The Long Beach Police Department will receive more than $1.2 million in state grants that it plans to use for officer overtime and gang-prevention efforts, state and city officials announced Tuesday.

The Police Department, the second largest in the county, is to receive about $1 million from the Citizens Option for Public Safety, a state fund that is distributed to cities based on population.

While many cities have used their share to hire police officers, the Long Beach department, which has expanded rapidly for the last three years, plans to use it to cover overtime pay.

Advertisement

A second grant, a $250,000 award from the state Office of Criminal Justice Planning, is to be used to upgrade the department’s gang-tracking computer database and to support prevention programs such as the Police Athletic League, in which officers coach sports for children considered at risk of being lured into gangs.

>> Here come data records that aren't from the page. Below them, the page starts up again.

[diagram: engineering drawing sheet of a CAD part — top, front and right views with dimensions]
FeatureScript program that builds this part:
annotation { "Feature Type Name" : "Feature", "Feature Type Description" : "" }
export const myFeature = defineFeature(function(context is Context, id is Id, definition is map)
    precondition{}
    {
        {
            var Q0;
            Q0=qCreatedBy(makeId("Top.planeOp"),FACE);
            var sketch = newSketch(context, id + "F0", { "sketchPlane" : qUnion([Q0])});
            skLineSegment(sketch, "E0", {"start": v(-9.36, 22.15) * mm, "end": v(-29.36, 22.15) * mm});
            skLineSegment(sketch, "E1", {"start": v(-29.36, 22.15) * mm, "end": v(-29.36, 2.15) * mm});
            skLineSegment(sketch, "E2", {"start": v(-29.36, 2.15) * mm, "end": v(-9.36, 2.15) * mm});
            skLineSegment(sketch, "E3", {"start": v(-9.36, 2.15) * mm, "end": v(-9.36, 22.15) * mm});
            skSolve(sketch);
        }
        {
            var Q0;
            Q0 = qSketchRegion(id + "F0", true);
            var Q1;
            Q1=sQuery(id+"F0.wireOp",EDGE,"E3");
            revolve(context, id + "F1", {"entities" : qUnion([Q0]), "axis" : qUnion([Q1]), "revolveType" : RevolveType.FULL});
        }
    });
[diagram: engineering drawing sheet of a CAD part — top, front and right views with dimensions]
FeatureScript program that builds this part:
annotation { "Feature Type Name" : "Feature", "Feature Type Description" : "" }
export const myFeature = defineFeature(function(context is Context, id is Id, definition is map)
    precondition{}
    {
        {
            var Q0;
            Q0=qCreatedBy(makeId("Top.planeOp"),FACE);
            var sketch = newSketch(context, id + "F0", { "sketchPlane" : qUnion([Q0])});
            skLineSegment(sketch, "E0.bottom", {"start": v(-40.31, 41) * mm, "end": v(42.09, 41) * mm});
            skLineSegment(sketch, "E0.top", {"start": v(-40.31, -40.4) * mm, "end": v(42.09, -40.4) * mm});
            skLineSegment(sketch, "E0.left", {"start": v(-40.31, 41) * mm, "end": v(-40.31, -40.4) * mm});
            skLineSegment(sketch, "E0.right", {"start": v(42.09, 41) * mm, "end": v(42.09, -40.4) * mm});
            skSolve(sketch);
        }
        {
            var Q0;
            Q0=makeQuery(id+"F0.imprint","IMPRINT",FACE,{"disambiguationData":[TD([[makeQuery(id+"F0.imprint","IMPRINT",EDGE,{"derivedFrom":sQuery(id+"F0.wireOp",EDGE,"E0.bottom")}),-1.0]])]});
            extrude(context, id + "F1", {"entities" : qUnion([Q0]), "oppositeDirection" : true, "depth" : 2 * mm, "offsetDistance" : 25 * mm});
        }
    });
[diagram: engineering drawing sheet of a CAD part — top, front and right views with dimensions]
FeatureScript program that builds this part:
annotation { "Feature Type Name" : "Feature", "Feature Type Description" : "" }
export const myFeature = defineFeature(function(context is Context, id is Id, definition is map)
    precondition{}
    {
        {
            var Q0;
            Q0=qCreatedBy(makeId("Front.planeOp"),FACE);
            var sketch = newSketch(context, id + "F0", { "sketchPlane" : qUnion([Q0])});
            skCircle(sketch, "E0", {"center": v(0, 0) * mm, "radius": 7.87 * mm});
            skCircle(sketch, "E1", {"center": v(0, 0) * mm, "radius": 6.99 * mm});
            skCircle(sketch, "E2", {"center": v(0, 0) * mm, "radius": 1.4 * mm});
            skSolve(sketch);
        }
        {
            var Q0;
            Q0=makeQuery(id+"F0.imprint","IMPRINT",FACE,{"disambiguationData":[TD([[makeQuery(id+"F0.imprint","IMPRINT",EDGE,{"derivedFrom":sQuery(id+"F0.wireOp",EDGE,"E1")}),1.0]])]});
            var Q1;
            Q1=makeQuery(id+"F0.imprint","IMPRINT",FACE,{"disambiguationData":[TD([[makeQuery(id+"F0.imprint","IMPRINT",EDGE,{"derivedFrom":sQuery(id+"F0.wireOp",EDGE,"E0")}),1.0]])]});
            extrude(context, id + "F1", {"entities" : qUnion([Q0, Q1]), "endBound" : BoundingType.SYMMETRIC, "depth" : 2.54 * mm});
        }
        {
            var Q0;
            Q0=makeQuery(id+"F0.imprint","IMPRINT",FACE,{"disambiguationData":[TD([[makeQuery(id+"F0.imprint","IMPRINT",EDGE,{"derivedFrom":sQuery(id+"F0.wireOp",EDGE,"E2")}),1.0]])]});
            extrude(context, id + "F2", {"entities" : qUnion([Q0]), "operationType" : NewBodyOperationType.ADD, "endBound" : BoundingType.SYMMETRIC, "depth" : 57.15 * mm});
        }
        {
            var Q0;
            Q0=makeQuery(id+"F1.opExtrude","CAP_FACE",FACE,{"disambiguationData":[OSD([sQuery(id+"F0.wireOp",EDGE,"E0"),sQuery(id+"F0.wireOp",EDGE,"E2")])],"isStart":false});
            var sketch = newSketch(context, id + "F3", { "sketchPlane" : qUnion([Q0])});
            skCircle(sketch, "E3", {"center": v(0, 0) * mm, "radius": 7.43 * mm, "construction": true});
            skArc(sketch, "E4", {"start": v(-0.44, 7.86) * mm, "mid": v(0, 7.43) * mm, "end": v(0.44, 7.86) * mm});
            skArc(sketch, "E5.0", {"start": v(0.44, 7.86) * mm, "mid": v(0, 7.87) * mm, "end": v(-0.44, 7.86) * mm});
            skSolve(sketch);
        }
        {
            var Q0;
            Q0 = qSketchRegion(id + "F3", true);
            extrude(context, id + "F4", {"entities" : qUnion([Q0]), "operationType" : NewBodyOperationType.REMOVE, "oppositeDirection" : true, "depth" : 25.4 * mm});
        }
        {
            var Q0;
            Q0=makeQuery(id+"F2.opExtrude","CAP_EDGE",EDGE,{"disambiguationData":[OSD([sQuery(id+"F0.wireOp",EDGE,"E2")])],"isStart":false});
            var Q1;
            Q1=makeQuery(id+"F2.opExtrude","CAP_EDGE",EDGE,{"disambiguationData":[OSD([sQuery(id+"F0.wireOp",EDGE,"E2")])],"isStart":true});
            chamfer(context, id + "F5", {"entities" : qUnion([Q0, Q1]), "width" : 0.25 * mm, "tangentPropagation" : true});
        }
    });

Announcing the grants in a converted warehouse filled with punching bags and weights where athletic league volunteers train children in martial arts and other sports, Gov. Pete Wilson said “the toughest laws won’t make us any safer unless we give law enforcement the resources they need.”

In a meeting with city and state officials, police officers pressed for more help from Sacramento in dealing with juvenile crime. Assemblyman Phil Hawkins (R-Bellflower) said a bill he authored to overhaul the juvenile court system was killed in the state Senate.

Wilson was to meet with police in Bakersfield later in the day to discuss crime reduction.